TASK OBJECTIVE >> All lines in the entries below that hold "BASE" make up the answer.

EXERCISE DATA Start Marker

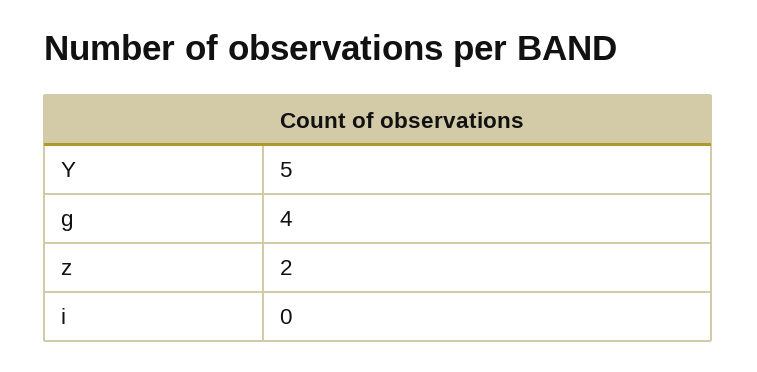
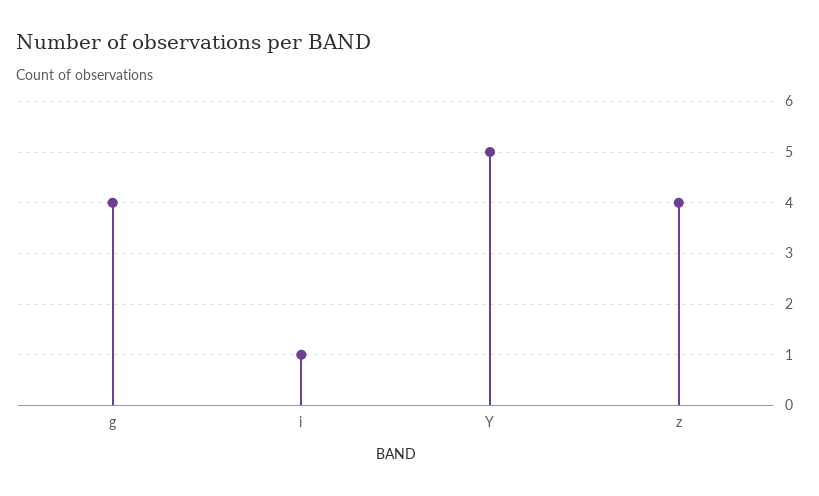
  {
    "Y": 5,
    "g": 4,
-   "z": 2,
+   "z": 4,
-   "i": 0
+   "i": 1
  }

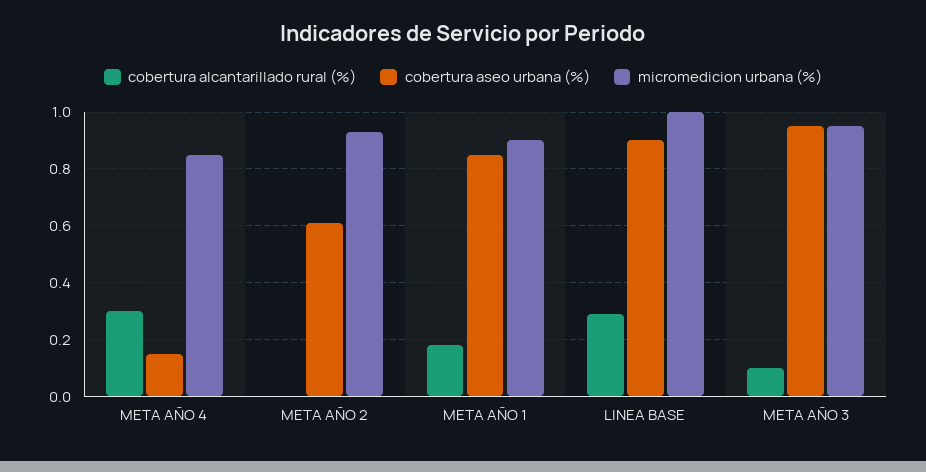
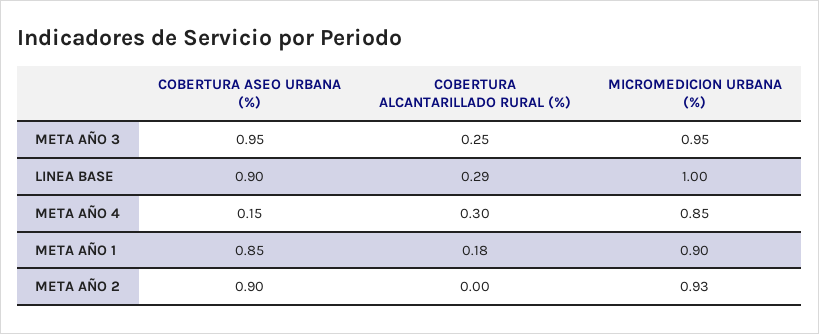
  {
    "cobertura alcantarillado rural (%)": {
      "META AÑO 4": 0.3,
      "META AÑO 2": 0,
      "META AÑO 1": 0.18,
      "LINEA BASE": 0.29,
-     "META AÑO 3": 0.1
+     "META AÑO 3": 0.25
    },
    "cobertura aseo urbana (%)": {
      "META AÑO 4": 0.15,
-     "META AÑO 2": 0.6,
+     "META AÑO 2": 0.9,
      "META AÑO 1": 0.85,
      "LINEA BASE": 0.9,
      "META AÑO 3": 0.95
    },
    "micromedicion urbana (%)": {
      "META AÑO 4": 0.85,
      "META AÑO 2": 0.93,
      "META AÑO 1": 0.9,
      "LINEA BASE": 1,
      "META AÑO 3": 0.95
    }
  }

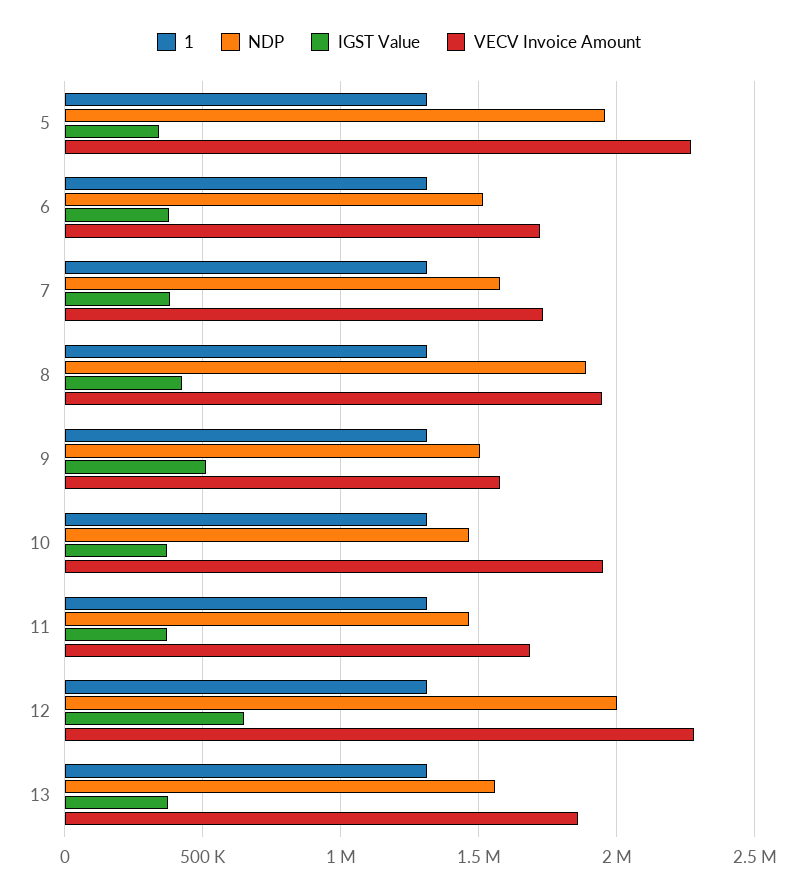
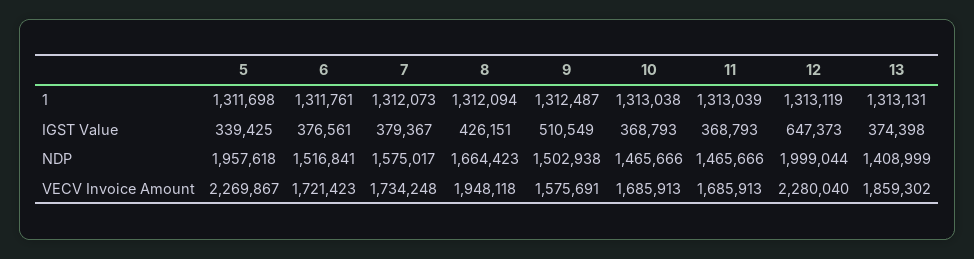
  {
    "1": {
      "5": 1311698,
      "6": 1311761,
      "7": 1312073,
      "8": 1312094,
      "9": 1312487,
      "10": 1313038,
      "11": 1313039,
      "12": 1313119,
      "13": 1313131
    },
    "NDP": {
      "5": 1957618,
      "6": 1516841,
      "7": 1575017,
-     "8": 1900000,
+     "8": 1664423,
      "9": 1502938,
      "10": 1465666,
      "11": 1465666,
      "12": 1999044,
-     "13": 1550000
+     "13": 1408999
    },
    "IGST Value": {
      "5": 339425,
      "6": 376561,
      "7": 379367,
      "8": 426151,
      "9": 510549,
      "10": 368793,
      "11": 368793,
      "12": 647373,
      "13": 374398
    },
    "VECV Invoice Amount": {
      "5": 2269867,
      "6": 1721423,
      "7": 1734248,
      "8": 1948118,
      "9": 1575691,
-     "10": 1950000,
+     "10": 1685913,
      "11": 1685913,
      "12": 2280040,
      "13": 1859302
    }
  }

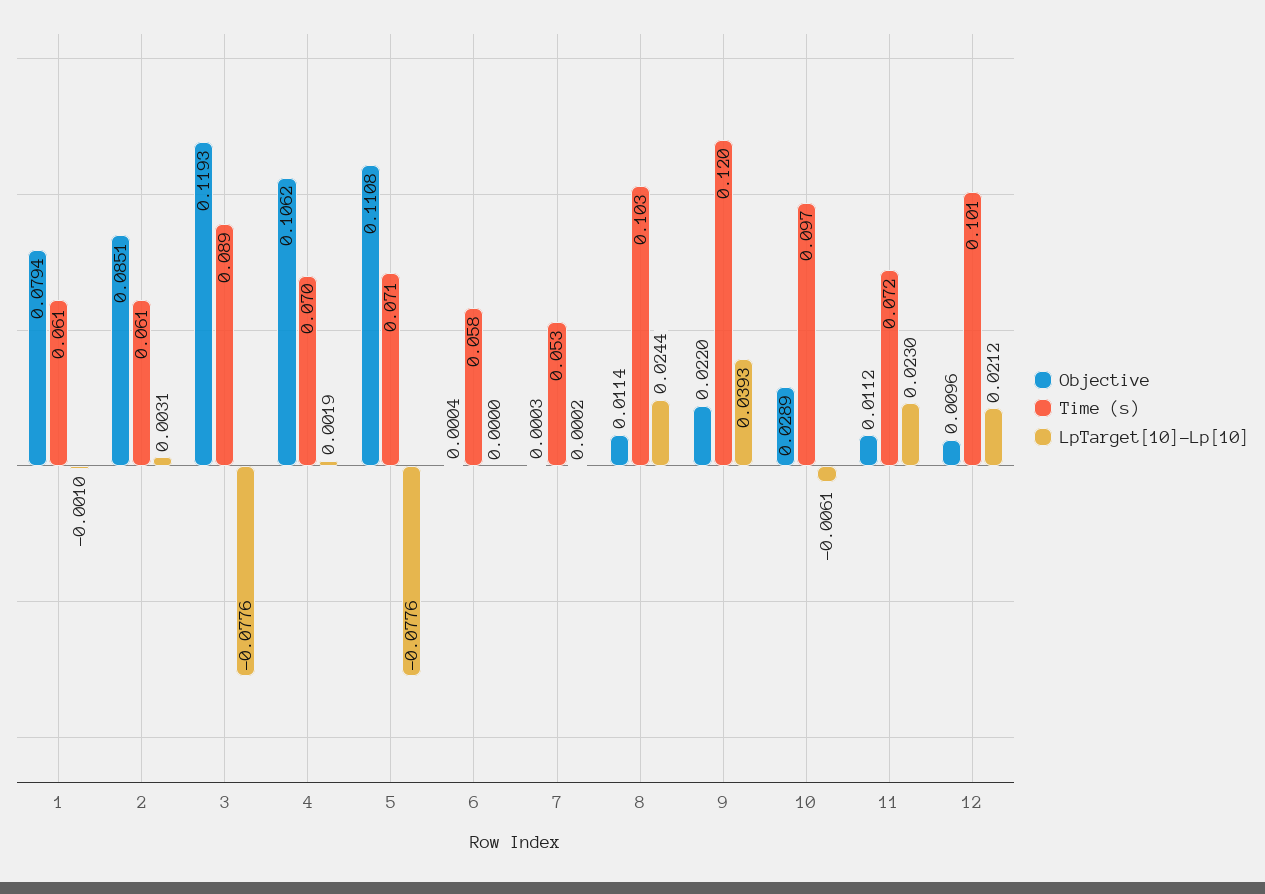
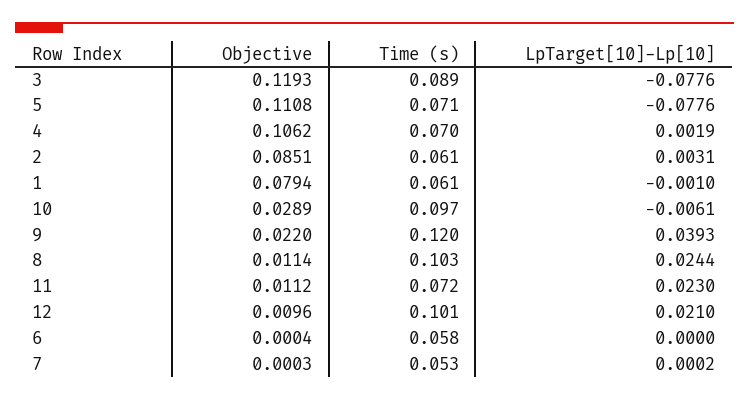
  {
    "Objective": {
      "1": 0.0794,
      "2": 0.0851,
      "3": 0.1193,
      "4": 0.1062,
      "5": 0.1108,
      "6": 0.0004,
      "7": 0.0003,
      "8": 0.0114,
      "9": 0.022,
      "10": 0.0289,
      "11": 0.0112,
      "12": 0.0096
    },
    "Time (s)": {
      "1": 0.061,
      "2": 0.061,
      "3": 0.089,
      "4": 0.07,
      "5": 0.071,
      "6": 0.058,
      "7": 0.053,
      "8": 0.103,
      "9": 0.12,
      "10": 0.097,
      "11": 0.072,
      "12": 0.101
    },
    "LpTarget[10]-Lp[10]": {
      "1": -0.001,
      "2": 0.0031,
      "3": -0.0776,
      "4": 0.0019,
      "5": -0.0776,
      "6": 0,
      "7": 0.0002,
      "8": 0.0244,
      "9": 0.0393,
      "10": -0.0061,
      "11": 0.023,
-     "12": 0.0212
+     "12": 0.021
    }
  }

EXERCISE DATA End Marker

ANSWER >>
      "LINEA BASE": 0.29,
      "LINEA BASE": 0.9,
      "LINEA BASE": 1,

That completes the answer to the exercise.